DIRECTIVE:
Can you render the lines of the entries below as a JSON list of strings, one string per line with blank lines left out, starting with the line that contains "order: Liliales" and going on through the line that contains "scientific name: Coenonympha california"?

SUPPLIED RECORDS:
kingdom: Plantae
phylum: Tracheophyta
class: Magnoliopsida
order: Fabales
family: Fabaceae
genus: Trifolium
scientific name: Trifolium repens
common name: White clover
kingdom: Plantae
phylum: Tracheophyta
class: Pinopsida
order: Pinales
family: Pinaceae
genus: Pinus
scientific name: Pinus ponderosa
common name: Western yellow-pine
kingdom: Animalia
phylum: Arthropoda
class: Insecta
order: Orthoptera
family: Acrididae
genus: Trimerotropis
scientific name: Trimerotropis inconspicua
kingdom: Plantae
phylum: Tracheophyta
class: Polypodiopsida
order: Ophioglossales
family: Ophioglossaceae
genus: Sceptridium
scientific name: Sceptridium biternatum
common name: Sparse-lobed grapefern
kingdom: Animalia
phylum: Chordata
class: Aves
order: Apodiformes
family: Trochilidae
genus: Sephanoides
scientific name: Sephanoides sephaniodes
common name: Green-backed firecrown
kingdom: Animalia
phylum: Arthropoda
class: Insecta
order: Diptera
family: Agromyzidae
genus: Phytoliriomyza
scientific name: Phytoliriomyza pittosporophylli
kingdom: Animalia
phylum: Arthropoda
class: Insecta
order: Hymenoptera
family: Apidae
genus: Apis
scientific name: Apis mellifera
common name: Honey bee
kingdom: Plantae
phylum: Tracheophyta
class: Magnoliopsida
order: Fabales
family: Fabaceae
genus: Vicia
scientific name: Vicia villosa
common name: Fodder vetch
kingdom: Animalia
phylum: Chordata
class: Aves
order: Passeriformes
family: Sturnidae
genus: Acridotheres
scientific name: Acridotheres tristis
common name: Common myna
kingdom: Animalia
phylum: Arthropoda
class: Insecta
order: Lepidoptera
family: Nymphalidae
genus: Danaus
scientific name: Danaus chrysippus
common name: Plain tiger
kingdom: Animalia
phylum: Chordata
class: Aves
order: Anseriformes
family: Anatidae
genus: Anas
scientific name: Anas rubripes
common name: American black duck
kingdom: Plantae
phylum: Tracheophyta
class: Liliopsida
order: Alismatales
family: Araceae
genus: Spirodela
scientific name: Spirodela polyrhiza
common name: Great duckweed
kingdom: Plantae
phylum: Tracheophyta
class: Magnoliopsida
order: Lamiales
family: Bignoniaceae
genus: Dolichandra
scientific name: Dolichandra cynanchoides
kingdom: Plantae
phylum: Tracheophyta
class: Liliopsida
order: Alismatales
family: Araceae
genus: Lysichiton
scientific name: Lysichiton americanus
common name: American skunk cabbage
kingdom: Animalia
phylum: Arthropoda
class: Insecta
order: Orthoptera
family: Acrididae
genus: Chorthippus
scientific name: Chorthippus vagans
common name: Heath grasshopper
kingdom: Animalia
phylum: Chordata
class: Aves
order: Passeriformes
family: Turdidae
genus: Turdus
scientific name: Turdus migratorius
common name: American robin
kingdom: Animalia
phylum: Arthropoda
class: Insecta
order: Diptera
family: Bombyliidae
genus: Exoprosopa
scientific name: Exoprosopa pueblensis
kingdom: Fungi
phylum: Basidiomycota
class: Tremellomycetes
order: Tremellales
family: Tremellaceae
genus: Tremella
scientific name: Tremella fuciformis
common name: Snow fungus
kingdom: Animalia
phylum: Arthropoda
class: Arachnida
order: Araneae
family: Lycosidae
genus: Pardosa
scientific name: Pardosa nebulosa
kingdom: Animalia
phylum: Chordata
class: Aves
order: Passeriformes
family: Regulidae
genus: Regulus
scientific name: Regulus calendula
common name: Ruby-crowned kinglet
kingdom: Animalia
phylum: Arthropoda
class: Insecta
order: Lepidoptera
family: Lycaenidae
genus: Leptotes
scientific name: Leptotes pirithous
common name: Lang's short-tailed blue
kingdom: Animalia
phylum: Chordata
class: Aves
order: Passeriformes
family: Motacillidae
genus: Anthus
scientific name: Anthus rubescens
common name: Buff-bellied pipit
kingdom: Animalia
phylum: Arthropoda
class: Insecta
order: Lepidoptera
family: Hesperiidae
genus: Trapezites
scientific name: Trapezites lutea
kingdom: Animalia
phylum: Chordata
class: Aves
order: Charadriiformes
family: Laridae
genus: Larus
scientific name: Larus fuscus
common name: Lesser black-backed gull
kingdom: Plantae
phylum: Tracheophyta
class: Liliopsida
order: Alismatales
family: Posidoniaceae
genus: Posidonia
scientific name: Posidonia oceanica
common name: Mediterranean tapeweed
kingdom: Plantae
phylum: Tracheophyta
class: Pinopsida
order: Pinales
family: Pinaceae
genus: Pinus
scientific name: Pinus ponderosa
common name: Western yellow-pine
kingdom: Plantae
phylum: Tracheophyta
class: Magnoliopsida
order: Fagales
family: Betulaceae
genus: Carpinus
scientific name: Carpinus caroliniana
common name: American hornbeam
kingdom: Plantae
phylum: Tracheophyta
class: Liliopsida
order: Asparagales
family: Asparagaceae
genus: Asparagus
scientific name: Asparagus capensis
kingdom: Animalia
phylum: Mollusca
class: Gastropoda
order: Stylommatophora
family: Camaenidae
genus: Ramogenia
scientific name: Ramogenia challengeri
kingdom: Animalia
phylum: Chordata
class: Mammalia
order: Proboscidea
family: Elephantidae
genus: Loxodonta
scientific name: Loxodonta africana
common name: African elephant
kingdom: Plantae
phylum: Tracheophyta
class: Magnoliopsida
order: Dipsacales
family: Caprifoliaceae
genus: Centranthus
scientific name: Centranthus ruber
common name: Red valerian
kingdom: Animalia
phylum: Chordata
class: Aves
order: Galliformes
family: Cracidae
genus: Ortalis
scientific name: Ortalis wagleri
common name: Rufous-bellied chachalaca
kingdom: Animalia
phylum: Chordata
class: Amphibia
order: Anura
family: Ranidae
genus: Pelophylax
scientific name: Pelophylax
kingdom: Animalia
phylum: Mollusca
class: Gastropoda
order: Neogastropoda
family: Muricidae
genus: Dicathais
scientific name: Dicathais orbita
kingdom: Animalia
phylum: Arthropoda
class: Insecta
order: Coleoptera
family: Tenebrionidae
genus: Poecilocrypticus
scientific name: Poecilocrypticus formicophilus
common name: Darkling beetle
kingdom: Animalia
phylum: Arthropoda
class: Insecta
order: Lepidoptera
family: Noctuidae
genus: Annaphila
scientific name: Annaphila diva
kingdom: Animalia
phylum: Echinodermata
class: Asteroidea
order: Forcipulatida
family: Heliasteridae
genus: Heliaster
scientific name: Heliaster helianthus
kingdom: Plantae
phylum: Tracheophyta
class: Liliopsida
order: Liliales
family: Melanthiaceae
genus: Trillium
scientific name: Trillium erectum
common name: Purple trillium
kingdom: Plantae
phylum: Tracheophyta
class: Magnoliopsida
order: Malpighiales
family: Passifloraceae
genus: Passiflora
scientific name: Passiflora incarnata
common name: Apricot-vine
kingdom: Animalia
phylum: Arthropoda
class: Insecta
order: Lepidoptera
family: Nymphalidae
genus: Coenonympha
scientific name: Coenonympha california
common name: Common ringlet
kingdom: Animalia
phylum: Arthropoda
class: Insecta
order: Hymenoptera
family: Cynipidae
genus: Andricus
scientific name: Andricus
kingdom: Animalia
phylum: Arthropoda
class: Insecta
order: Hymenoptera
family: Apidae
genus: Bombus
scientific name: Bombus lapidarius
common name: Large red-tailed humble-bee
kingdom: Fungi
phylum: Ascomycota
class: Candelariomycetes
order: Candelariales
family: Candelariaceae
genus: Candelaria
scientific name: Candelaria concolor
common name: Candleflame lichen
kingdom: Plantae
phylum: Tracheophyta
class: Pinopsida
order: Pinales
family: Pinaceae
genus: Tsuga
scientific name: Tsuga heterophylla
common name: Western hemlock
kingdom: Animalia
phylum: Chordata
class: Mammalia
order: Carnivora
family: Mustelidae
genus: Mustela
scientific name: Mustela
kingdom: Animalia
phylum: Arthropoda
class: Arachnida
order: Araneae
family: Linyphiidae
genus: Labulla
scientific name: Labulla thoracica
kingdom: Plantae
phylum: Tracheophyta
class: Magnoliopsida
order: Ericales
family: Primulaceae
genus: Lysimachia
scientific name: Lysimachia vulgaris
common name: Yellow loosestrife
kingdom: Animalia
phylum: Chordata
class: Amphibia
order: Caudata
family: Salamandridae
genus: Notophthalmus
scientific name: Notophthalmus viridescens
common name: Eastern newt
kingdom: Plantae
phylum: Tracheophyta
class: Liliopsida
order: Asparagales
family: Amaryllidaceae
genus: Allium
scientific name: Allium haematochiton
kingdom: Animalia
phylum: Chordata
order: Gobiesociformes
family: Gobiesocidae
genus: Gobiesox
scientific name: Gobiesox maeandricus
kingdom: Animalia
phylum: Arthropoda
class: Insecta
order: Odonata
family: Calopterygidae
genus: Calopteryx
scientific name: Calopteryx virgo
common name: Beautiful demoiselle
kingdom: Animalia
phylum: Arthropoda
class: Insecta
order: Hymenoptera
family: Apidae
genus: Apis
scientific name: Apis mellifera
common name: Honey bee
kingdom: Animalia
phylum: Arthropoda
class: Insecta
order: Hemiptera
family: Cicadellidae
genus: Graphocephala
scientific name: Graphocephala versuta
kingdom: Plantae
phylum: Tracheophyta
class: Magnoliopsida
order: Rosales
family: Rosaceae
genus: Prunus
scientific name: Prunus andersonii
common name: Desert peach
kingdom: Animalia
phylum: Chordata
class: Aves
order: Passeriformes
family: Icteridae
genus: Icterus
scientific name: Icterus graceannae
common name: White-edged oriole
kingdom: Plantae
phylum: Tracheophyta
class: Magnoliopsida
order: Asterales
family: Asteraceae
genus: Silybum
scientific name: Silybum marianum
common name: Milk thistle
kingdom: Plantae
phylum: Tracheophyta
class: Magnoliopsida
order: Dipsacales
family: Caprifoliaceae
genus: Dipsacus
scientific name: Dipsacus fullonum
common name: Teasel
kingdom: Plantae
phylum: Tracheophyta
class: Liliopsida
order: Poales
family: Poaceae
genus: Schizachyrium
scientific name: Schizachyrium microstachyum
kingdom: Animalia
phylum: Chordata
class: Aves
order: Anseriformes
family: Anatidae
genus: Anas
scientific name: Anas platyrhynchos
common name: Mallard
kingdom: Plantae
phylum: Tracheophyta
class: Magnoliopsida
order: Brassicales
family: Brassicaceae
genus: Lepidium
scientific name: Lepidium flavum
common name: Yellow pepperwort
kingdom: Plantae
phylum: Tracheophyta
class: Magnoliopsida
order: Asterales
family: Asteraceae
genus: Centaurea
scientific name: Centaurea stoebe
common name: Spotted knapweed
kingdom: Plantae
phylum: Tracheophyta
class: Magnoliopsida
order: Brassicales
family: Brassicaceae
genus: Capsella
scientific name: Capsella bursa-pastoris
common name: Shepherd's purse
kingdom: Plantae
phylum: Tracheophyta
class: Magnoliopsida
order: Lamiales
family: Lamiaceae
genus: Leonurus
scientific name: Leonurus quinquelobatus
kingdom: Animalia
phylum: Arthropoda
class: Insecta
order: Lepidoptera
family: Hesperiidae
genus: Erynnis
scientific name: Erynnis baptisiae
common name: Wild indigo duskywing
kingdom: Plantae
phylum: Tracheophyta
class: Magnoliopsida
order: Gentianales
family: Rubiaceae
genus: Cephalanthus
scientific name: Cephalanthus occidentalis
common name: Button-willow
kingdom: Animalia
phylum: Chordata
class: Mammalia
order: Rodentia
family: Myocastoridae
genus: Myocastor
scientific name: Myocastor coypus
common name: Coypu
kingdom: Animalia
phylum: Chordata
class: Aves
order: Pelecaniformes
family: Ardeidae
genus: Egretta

ANSWER TO THIS PROBLEM:
[
  "order: Liliales",
  "family: Melanthiaceae",
  "genus: Trillium",
  "scientific name: Trillium erectum",
  "common name: Purple trillium",
  "kingdom: Plantae",
  "phylum: Tracheophyta",
  "class: Magnoliopsida",
  "order: Malpighiales",
  "family: Passifloraceae",
  "genus: Passiflora",
  "scientific name: Passiflora incarnata",
  "common name: Apricot-vine",
  "kingdom: Animalia",
  "phylum: Arthropoda",
  "class: Insecta",
  "order: Lepidoptera",
  "family: Nymphalidae",
  "genus: Coenonympha",
  "scientific name: Coenonympha california"
]